• INPUT
★ ★ ★

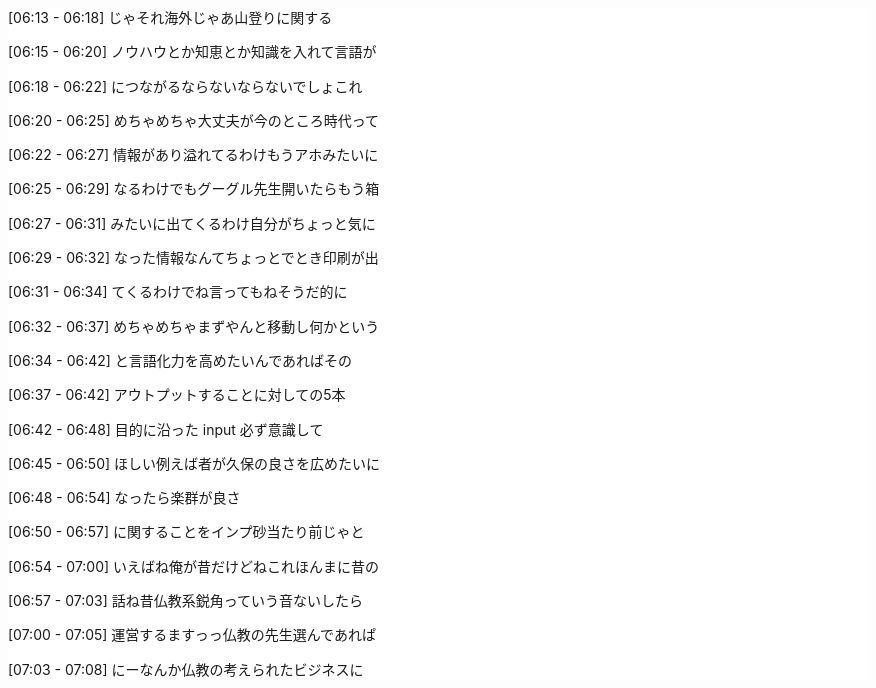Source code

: [06:13 - 06:18]
じゃそれ海外じゃあ山登りに関する

[06:15 - 06:20]
ノウハウとか知恵とか知識を入れて言語が

[06:18 - 06:22]
につながるならないならないでしょこれ

[06:20 - 06:25]
めちゃめちゃ大丈夫が今のところ時代って

[06:22 - 06:27]
情報があり溢れてるわけもうアホみたいに

[06:25 - 06:29]
なるわけでもグーグル先生開いたらもう箱

[06:27 - 06:31]
みたいに出てくるわけ自分がちょっと気に

[06:29 - 06:32]
なった情報なんてちょっとでとき印刷が出

[06:31 - 06:34]
てくるわけでね言ってもねそうだ的に

[06:32 - 06:37]
めちゃめちゃまずやんと移動し何かという

[06:34 - 06:42]
と言語化力を高めたいんであればその

[06:37 - 06:42]
アウトプットすることに対しての5本

[06:42 - 06:48]
目的に沿った input 必ず意識して

[06:45 - 06:50]
ほしい例えば者が久保の良さを広めたいに

[06:48 - 06:54]
なったら楽群が良さ

[06:50 - 06:57]
に関することをインプ砂当たり前じゃと

[06:54 - 07:00]
いえばね俺が昔だけどねこれほんまに昔の

[06:57 - 07:03]
話ね昔仏教系鋭角っていう音ないしたら

[07:00 - 07:05]
運営するますっっ仏教の先生選んであれぱ

[07:03 - 07:08]
にーなんか仏教の考えられたビジネスに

★ ★ ★

• ASSIGNMENT
The material above is to be transcribed exactly, with all pictures omitted.

• ANSWER SECTION
Source code

: [06:13 - 06:18]
じゃそれ海外じゃあ山登りに関する

[06:15 - 06:20]
ノウハウとか知恵とか知識を入れて言語が

[06:18 - 06:22]
につながるならないならないでしょこれ

[06:20 - 06:25]
めちゃめちゃ大丈夫が今のところ時代って

[06:22 - 06:27]
情報があり溢れてるわけもうアホみたいに

[06:25 - 06:29]
なるわけでもグーグル先生開いたらもう箱

[06:27 - 06:31]
みたいに出てくるわけ自分がちょっと気に

[06:29 - 06:32]
なった情報なんてちょっとでとき印刷が出

[06:31 - 06:34]
てくるわけでね言ってもねそうだ的に

[06:32 - 06:37]
めちゃめちゃまずやんと移動し何かという

[06:34 - 06:42]
と言語化力を高めたいんであればその

[06:37 - 06:42]
アウトプットすることに対しての5本

[06:42 - 06:48]
目的に沿った input 必ず意識して

[06:45 - 06:50]
ほしい例えば者が久保の良さを広めたいに

[06:48 - 06:54]
なったら楽群が良さ

[06:50 - 06:57]
に関することをインプ砂当たり前じゃと

[06:54 - 07:00]
いえばね俺が昔だけどねこれほんまに昔の

[06:57 - 07:03]
話ね昔仏教系鋭角っていう音ないしたら

[07:00 - 07:05]
運営するますっっ仏教の先生選んであれぱ

[07:03 - 07:08]
にーなんか仏教の考えられたビジネスに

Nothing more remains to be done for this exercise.